# iphone not syncing calendar events



## passmoregas23 (Sep 28, 2005)

I have a 1G with 2.0 firmware. It has been running fine until the other day when I sync'd and realized that none of the events I had inputted from my iMac did not appear on my iphone. They are on the calendar in MobileMe.

I checked my settings for itunes, dot me, etc. 

Is there a way to do clear any sync history or do a reset with the iphone so I can do a "fresh" sync?

Thanks
Steve


----------



## The Shadow (Oct 28, 2006)

I got this from the Apple Discussion forum. I had emailed it to myself so I could do the necessary changes at a more appropriate time. I have done the changes and they work. Getting the email to push...that's another story.

Here are those instructions:

--
1. Sync your iPhone via USB to iTunes. 
2. Turn Off Your iPhone. 
3. Wait 30 seconds and turn it back on. 
4. Tap on "Settings" icon 
5. Tap on "Mail, Contacts, Calendars" 
6. Locate your Mobile Me Account 
7. NOW THIS STEP IS CRUCIAL!!! Make sure that under the MM account name it looks exactly like this: Mail, Contacts, Calendars, Bookmarks 
8. If it DOES NOT HAVE ALL OF THESE ITEMS LISTED your MM WILL NOT SYNC correctly. 
9. Follow this simple fix: DELETE THE MOBILE ME or .MAC Account on the 
iPhone. 
10. Once Complete TURN OFF YOUR IPHONE AGAIN. 
11. Wait 30 Seconds and TURN BACK ON 
12. Tap on "Settings" 
13. Tap on "Mail, Contacts, Calendars" 
14. Tap on "Add Account" 
15. Re-Ad you Mobile Me Account 
16. Make sure your "Fetch New Data" icon is set to "Push" 
17. Once you enter all the info in for your Mobile Me Account SAVE it 
18. Mobile Me will run the verification 
19. Now tap on your NEWLY ADDED MOBILE ME ACCOUNT 
20. Make sure that Mail, Contacts, Calendars and Bookmarks are all set to "ON"

Extracted records
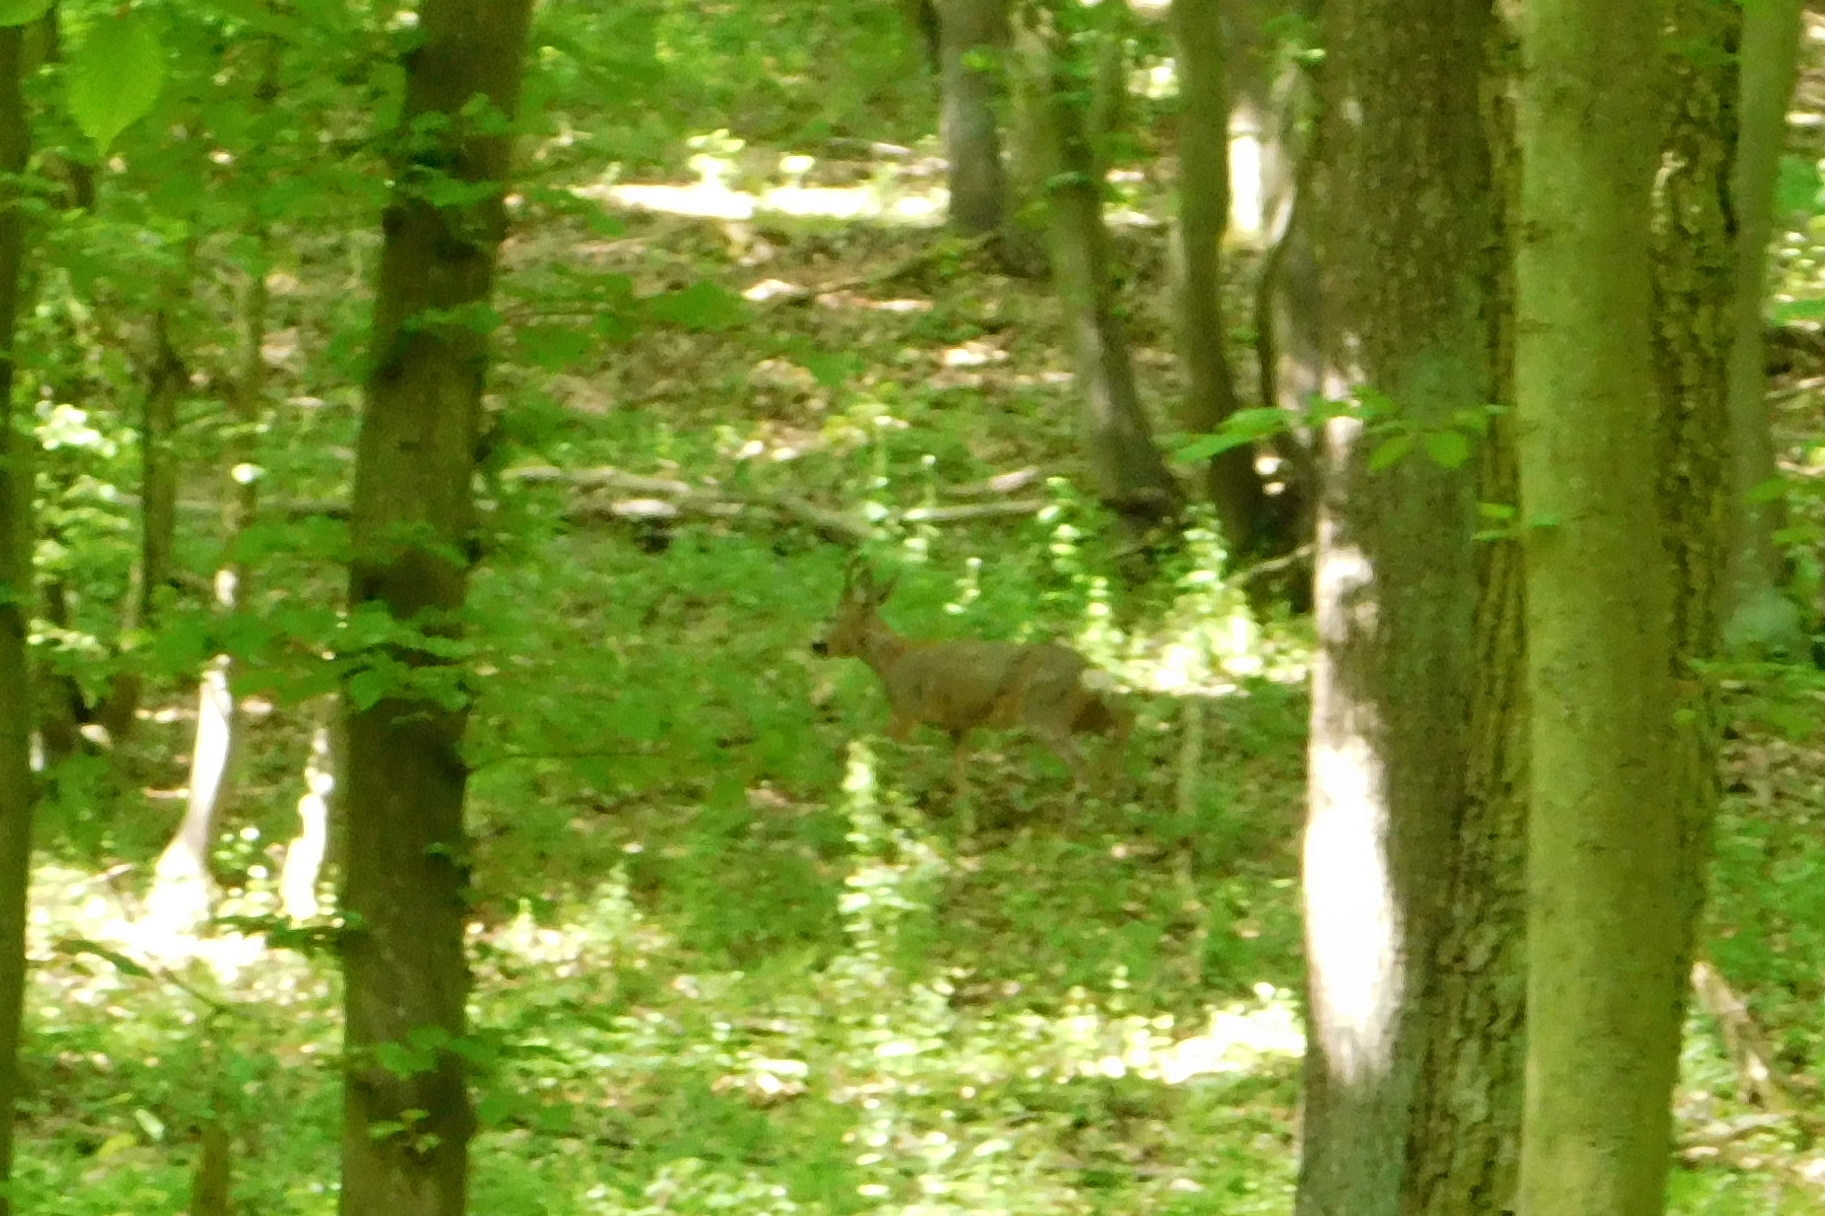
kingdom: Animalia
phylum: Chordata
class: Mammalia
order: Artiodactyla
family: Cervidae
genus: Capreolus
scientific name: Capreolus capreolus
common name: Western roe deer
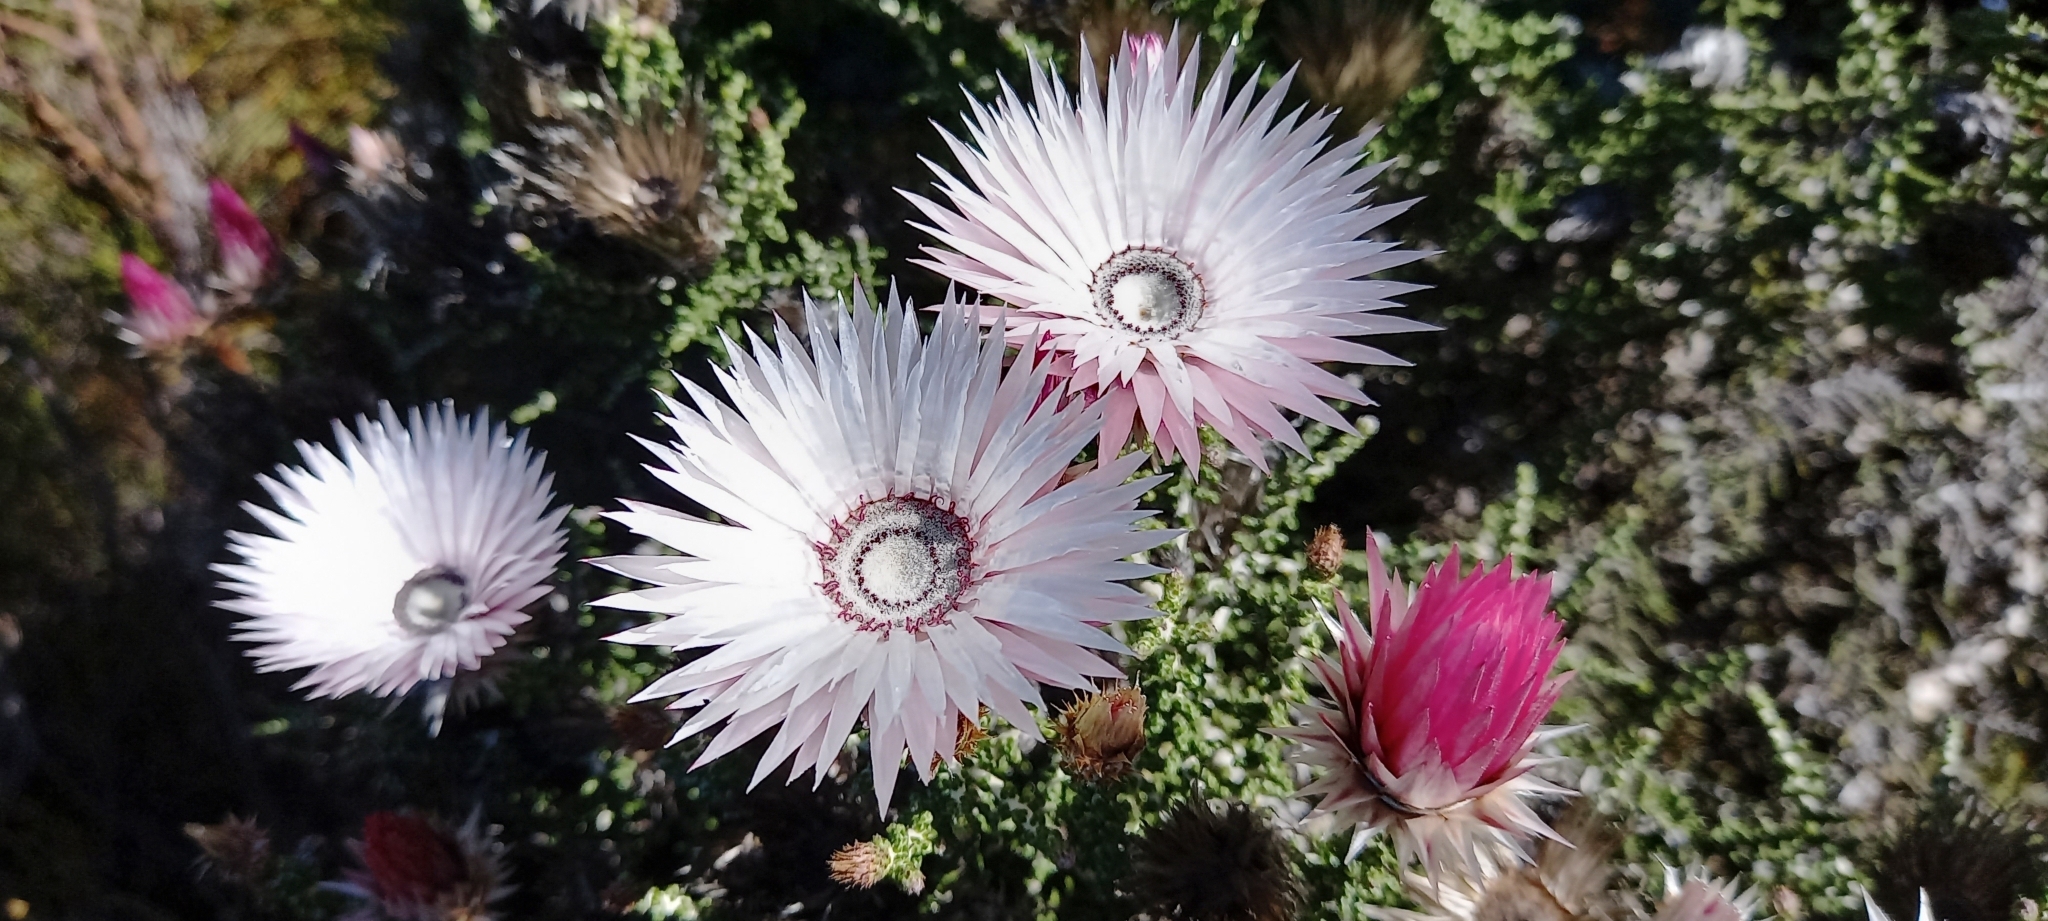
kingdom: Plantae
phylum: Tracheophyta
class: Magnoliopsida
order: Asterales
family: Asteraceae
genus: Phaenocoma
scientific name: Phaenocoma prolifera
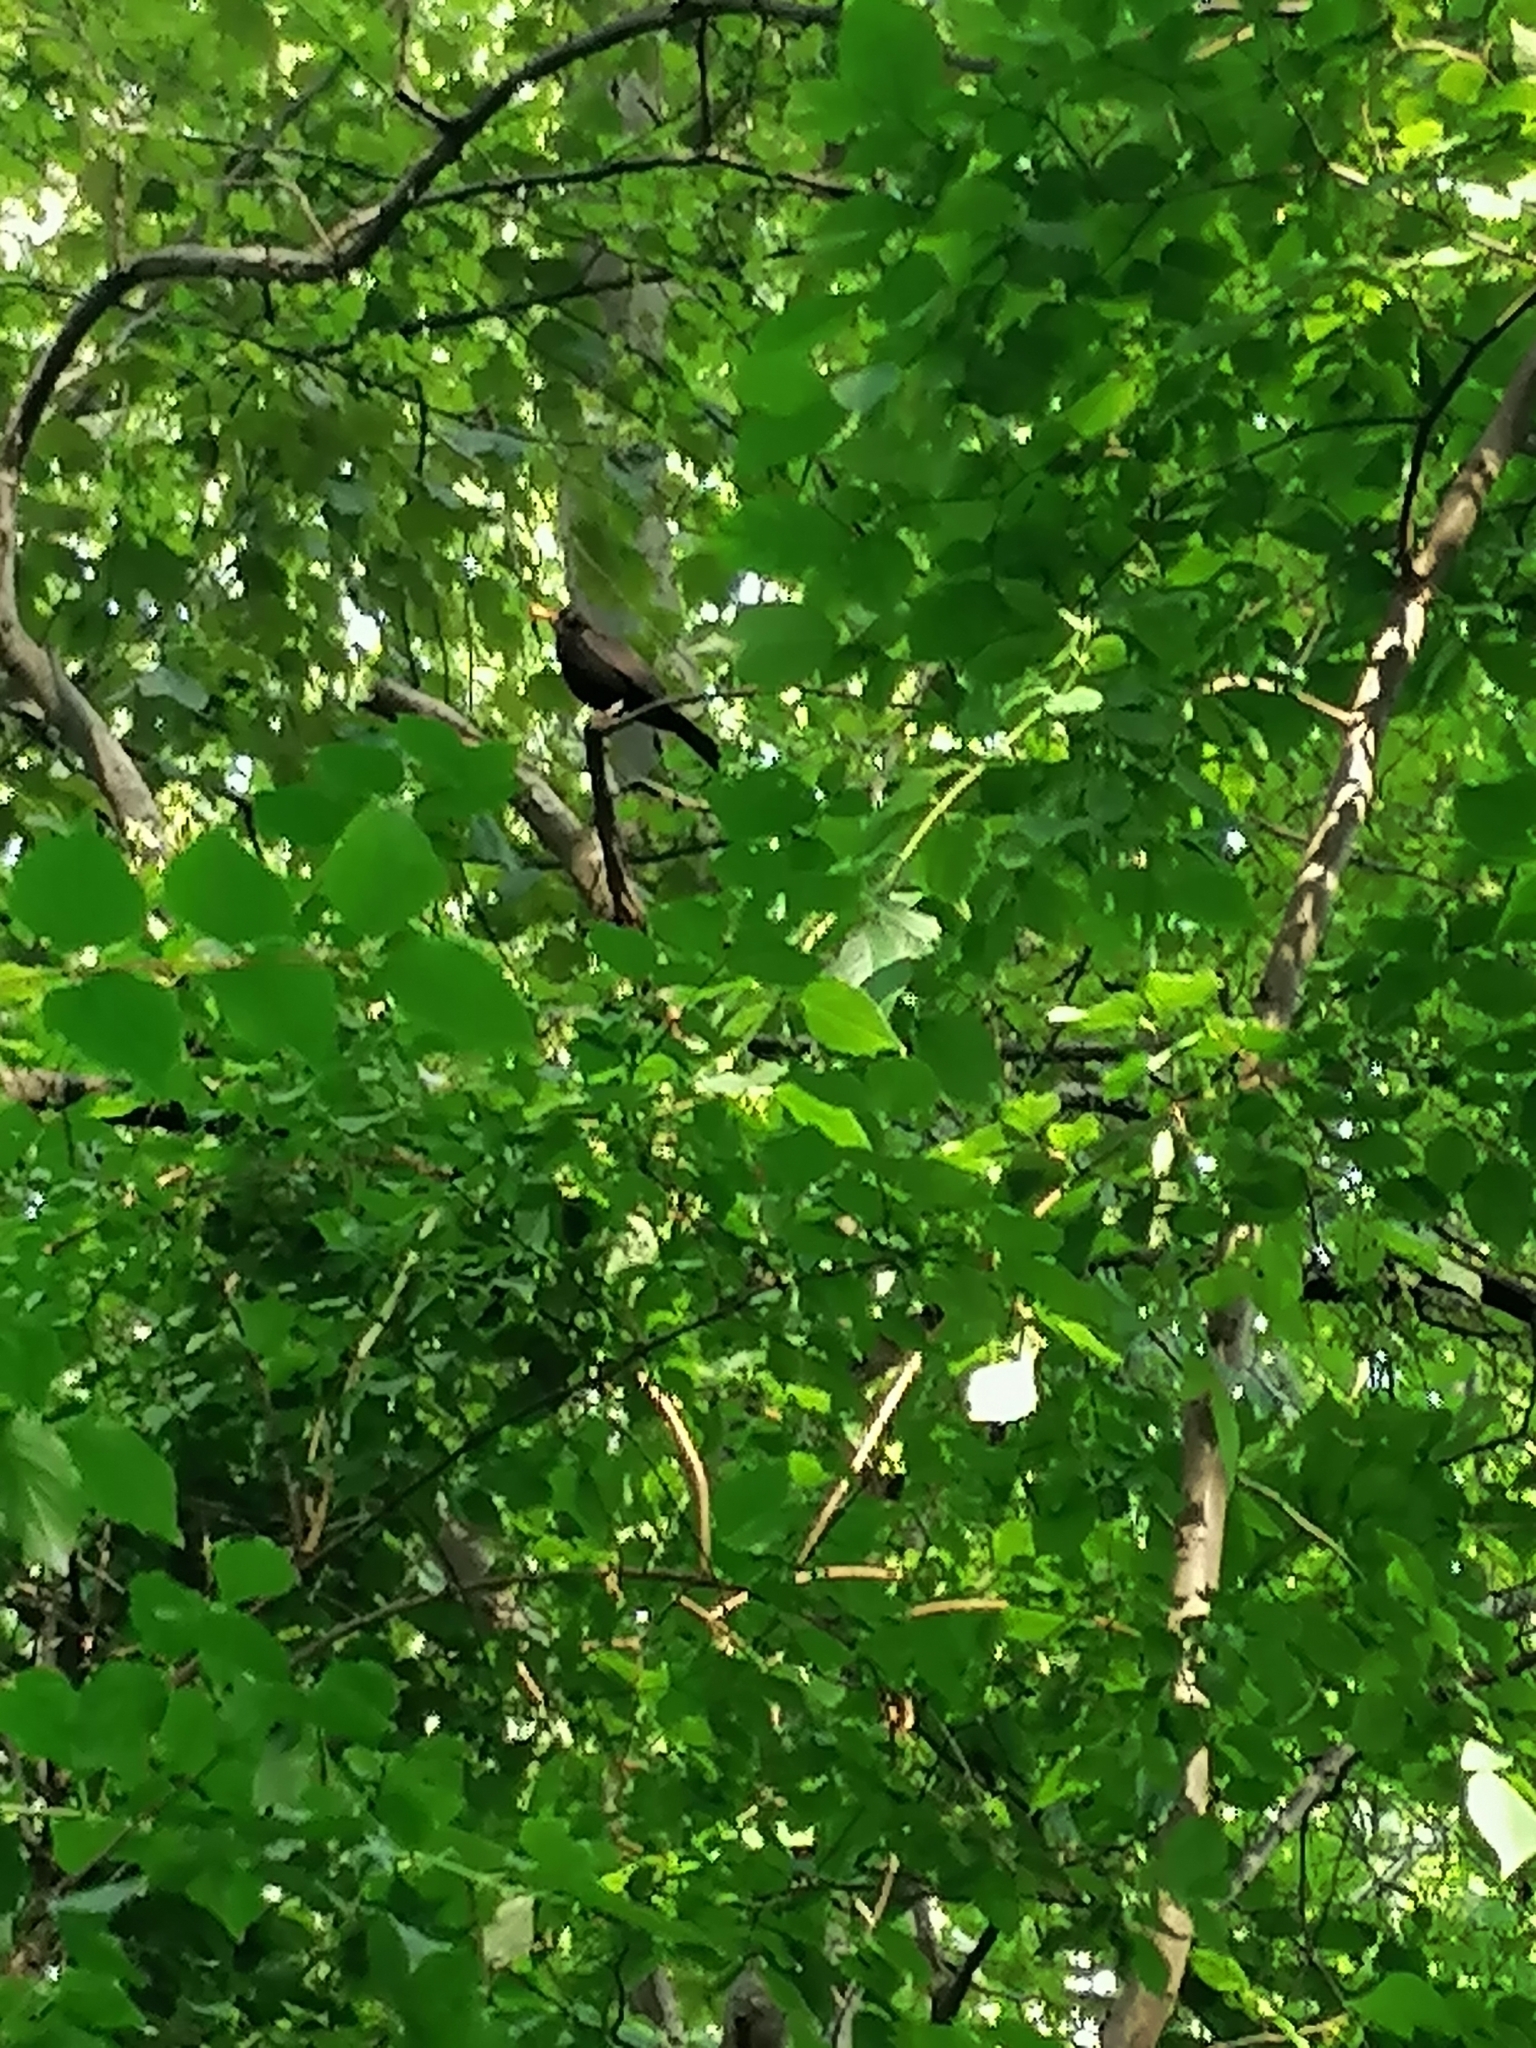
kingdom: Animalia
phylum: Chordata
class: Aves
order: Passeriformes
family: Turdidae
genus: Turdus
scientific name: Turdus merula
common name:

Goal
Copy the part of the iPhone calendar sync thread from "## The Shadow" to "it back on." word for word. The records are separate material, unrelated to the forum thread above.

Task answer
## The Shadow (Oct 28, 2006)

I got this from the Apple Discussion forum. I had emailed it to myself so I could do the necessary changes at a more appropriate time. I have done the changes and they work. Getting the email to push...that's another story.

Here are those instructions:

--
1. Sync your iPhone via USB to iTunes. 
2. Turn Off Your iPhone. 
3. Wait 30 seconds and turn it back on.